*Task instructions*.
a – Answer these from the energy storage thread:
(i) What does it call the only logical long-term strategic renewables solution for the UK?
(ii) What average UK electricity consumption does the calculation assume?
(iii) What average price per kwh does the calculation arrive at?
b – Give a two-sentence summary of the energy storage thread.

*Page extract*.
◇ ◇ ◇ ◇

The problem here is scaleability ... chemical battery storage of any kind for being used as a strategic  store is a sunk cost which is unlikely to be viable, whatever the cost/kWh of the storage, this being because it's a (mainly) unused costly asset sitting there, effectively as a strategic insurance policy with the addition of straight line depreciation .. chemical batteries are only a short term supply/demand balancing solution ...

Longer term strategic storage could be based on vast pumped hydro systems (largest UK reservoir size!) which would effectively trigger anyone who would oppose such things, but even then it's pretty hard to find sites which could accommodate the storage necessary for ~10days, so the basis for fixing the issue of intermittent wind with strategic storage doesn't stand up to any logical scrutiny ... the answer is all around us and is ~800x denser than air, has embedded energy, is easily managed & fully predictable and has plenty of suitable locations ready to be tapped, and could also be used to provide energy to 'charge' buffer reserves in various forms of pumped hydro systems  ... guessed yet ??  ... no not wave-power, because the sea has calm periods too!! ... the only logical, realistic & cost effective long-term (design life: decades, possibly centuries) strategic renewables solution for the UK is Tidal Flow, but you'd need to start building before the 'save the lesser spotted mud shrimp' brigade collect enough penny donations to buy an inflatable airbed & cardboard placard from some tourist shop in Swansea or Weston-Super-Mare!!     

HTH - Z (Bored today, can you tell!!) ..

shinytop

zeupater said:

michaels said:

Some more maths, lets assume UK electricity consumption is 30gwh on average. 
Lets assume that we sometimes have to run 100% from battery power for 10 day periods = 24 x 10 x 30gwh of battery storage at £100 per kwh
Lets assume this storage is used 4 times a year and lasts 25 years so each kwh of storage stores and discharges 100kwh
Excluding interest costs this means each kwh of energy supplied from storage costs £1
Assume we build out wind/solar to supply all our needs when we are not using the storage at current prices of 5p per kwh and that it can fill the storage basically for free from 'spill'

If the storage is used 4x per year (40 days out of 365) then basically about 90% of our power comes from wind at 5p per kwh and 10% from storage at £1 per kwh

Averaged out this is 15p per kwh which does not sound excessively expensive?

So with suitable renewable and wind build out we could have 100% green electricity with current technology for 15p per kwh.

The advantage of building lots of storage is also that we need less spend on the grid as we can site the storage to avoid the bottleneck issues.

Hi

... gulp!! ...

◇ ◇ ◇ ◇

(Extracted page text data)

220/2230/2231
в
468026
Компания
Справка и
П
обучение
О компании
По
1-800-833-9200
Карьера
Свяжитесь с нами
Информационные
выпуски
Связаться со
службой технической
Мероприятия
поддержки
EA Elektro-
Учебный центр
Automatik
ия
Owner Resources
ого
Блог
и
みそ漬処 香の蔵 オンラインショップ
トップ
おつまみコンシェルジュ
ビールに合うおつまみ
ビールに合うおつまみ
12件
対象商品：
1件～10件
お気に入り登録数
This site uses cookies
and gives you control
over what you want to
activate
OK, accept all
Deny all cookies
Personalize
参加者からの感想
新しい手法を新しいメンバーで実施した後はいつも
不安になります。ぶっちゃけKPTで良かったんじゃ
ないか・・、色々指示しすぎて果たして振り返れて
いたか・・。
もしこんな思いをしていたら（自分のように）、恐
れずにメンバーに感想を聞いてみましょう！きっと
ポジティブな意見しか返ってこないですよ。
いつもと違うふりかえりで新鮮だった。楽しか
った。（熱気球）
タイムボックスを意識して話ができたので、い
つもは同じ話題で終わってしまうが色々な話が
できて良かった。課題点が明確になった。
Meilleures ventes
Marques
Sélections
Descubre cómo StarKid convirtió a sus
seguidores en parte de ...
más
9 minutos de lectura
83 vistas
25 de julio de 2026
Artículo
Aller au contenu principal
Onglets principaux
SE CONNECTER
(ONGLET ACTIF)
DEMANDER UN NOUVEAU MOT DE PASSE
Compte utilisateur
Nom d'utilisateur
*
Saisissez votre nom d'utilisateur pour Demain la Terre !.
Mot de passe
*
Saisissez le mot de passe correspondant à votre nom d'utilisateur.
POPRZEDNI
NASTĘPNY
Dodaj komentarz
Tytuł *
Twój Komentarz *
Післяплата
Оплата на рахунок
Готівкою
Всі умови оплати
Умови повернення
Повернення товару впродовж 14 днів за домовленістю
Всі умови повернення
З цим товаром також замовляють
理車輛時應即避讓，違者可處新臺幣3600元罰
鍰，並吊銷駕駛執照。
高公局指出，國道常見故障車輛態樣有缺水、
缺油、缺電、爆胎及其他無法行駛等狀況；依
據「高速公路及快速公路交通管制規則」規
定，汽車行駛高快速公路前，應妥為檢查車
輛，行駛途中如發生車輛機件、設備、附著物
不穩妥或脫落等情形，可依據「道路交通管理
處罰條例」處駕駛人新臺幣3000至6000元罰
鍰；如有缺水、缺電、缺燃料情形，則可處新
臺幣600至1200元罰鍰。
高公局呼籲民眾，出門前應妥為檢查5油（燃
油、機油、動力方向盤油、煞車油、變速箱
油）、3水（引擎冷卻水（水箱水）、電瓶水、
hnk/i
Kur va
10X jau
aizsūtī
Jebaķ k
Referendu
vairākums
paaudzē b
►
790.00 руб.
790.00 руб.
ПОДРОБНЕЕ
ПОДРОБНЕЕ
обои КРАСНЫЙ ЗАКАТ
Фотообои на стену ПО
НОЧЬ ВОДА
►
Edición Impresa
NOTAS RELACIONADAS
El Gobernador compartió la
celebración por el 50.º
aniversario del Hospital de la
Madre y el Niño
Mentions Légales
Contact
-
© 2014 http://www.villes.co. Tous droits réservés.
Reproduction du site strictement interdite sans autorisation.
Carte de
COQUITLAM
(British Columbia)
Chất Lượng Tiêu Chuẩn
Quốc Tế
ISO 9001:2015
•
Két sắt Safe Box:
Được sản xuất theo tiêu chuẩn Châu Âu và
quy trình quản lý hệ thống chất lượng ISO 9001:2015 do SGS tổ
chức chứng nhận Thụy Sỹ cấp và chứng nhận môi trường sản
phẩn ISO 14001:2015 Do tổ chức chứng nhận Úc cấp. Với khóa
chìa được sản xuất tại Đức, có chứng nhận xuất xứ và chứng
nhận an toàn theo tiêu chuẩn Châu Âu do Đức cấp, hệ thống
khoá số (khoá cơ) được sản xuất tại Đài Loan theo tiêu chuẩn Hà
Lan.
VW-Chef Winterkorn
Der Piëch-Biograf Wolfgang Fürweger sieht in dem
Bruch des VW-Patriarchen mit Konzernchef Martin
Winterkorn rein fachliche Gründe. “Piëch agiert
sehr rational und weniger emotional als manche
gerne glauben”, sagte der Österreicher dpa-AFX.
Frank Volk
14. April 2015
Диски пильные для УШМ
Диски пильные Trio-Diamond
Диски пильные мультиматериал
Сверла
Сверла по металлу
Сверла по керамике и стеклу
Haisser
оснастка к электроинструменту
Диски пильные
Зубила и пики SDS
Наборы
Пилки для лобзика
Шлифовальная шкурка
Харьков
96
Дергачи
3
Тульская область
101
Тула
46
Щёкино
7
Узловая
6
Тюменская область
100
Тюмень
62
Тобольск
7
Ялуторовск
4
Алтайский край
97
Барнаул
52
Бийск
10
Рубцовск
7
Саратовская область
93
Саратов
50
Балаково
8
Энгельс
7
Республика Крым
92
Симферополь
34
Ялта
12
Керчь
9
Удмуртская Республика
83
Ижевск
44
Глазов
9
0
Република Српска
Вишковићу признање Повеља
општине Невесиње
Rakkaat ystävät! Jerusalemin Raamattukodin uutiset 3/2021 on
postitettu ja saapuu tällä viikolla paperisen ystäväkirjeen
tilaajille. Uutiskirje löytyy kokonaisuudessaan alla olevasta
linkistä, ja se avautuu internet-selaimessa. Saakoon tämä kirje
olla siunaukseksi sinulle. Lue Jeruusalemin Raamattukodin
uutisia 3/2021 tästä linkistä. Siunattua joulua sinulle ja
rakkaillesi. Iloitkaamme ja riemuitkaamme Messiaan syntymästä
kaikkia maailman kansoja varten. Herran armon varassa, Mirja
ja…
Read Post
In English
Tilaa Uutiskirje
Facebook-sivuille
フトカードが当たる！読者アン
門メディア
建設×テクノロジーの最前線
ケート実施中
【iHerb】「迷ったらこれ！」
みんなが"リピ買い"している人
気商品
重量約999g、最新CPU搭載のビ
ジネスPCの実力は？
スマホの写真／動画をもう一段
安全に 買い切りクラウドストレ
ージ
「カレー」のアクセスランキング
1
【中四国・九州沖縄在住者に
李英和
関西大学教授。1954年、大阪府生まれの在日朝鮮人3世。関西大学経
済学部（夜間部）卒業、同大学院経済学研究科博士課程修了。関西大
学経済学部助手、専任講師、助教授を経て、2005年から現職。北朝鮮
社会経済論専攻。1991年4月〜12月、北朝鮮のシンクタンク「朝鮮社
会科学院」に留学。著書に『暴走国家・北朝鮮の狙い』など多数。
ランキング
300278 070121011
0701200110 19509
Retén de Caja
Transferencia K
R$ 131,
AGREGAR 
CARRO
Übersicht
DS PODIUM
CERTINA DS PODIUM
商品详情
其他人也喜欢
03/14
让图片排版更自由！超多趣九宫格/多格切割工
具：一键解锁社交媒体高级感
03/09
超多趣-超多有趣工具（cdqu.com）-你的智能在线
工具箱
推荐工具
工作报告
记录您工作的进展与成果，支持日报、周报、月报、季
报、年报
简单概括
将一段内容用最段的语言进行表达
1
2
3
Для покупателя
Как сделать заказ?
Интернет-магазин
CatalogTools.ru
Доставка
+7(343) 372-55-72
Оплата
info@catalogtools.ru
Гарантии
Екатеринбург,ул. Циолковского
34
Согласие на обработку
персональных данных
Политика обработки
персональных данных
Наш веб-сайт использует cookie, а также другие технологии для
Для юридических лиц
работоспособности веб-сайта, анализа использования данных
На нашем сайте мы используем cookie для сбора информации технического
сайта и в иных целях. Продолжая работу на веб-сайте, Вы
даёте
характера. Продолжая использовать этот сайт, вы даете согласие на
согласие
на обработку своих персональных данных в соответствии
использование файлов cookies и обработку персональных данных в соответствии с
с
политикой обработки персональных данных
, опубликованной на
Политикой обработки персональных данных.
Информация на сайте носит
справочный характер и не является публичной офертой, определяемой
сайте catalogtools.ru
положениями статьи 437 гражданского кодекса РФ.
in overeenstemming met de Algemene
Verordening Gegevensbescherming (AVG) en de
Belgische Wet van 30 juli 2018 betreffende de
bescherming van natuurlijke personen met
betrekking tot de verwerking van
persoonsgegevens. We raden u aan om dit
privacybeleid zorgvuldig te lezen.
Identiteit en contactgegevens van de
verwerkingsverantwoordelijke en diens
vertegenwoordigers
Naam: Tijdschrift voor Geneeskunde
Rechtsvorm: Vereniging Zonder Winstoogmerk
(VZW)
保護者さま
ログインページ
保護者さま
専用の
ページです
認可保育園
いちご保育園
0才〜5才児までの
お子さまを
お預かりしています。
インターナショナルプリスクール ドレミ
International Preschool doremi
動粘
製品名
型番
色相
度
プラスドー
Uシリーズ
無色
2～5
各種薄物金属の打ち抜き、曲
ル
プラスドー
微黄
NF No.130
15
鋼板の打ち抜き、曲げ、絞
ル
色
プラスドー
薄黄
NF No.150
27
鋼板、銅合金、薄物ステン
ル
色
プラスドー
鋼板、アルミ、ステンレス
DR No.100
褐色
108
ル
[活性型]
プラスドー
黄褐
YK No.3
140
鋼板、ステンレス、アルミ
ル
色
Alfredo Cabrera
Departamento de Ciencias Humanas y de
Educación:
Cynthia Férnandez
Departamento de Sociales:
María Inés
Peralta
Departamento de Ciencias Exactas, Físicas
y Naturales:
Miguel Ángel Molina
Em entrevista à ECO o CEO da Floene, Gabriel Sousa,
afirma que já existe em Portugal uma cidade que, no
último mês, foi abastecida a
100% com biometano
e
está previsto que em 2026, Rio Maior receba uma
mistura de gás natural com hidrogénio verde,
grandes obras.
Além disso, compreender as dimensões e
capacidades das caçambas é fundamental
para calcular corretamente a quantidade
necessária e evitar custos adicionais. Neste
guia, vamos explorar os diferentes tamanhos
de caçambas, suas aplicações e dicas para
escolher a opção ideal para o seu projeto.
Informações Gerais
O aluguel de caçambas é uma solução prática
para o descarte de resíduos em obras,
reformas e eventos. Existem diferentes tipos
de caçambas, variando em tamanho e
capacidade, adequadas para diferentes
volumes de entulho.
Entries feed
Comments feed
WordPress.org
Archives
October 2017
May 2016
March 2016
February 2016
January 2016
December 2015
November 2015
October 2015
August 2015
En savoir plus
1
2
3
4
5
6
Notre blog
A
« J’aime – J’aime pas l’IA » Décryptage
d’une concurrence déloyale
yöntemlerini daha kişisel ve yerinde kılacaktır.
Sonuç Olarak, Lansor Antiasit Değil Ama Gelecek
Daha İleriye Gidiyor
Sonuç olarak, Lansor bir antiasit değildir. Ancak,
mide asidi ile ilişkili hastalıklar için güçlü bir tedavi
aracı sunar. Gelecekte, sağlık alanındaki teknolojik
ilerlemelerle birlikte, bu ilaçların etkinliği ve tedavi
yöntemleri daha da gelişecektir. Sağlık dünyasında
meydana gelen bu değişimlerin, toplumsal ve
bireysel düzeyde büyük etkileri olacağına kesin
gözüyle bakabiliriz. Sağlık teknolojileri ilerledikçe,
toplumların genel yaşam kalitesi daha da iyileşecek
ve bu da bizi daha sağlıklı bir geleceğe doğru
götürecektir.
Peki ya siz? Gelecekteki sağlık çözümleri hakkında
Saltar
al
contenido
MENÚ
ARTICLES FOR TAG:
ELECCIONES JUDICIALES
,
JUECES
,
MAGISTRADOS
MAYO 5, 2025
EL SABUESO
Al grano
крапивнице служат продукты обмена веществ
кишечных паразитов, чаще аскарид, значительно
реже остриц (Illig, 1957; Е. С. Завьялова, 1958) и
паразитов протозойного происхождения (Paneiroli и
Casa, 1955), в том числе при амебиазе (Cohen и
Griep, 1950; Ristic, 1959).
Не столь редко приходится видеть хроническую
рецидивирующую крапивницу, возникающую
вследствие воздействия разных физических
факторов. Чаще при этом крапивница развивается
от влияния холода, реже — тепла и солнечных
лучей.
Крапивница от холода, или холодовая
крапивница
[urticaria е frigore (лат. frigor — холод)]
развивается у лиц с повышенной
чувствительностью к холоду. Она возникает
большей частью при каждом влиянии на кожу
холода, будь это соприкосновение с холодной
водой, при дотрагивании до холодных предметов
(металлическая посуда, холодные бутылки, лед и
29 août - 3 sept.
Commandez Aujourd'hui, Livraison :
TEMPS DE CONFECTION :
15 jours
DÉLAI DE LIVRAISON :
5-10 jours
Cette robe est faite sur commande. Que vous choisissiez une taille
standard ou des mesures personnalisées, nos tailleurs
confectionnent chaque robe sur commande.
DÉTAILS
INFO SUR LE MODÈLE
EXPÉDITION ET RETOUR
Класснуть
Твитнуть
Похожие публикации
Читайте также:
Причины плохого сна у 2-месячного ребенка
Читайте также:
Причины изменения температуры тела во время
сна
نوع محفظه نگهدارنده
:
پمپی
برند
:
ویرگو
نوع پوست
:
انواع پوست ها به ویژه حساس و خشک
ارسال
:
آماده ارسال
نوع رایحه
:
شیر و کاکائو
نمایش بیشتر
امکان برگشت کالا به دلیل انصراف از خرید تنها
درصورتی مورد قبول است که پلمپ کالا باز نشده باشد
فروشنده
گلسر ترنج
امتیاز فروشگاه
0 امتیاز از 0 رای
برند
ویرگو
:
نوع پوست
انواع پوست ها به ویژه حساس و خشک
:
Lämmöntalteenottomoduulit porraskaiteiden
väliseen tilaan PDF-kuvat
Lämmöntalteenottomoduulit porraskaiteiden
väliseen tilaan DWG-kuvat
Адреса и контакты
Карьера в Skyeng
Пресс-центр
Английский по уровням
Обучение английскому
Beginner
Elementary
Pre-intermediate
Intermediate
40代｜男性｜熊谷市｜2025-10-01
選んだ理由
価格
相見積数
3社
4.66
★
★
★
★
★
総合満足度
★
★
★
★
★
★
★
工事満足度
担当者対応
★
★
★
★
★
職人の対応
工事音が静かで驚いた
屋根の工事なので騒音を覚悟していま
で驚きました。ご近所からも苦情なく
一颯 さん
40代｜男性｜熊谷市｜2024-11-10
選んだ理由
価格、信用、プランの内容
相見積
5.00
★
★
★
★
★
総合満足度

◇ ◇ ◇ ◇

*Expected results*.
a –
(i) Tidal Flow
(ii) 30gwh
(iii) 15p per kwh

b – One post argues that chemical batteries are only a short-term supply/demand balancing solution, that suitable pumped hydro sites for about 10 days of storage are hard to find, and that tidal flow is the only realistic long-term strategic renewables solution for the UK. Another post calculates that running from batteries at £100 per kwh for 10-day periods, with wind and solar at 5p per kwh supplying the rest, would give 100% green electricity at an average of 15p per kwh.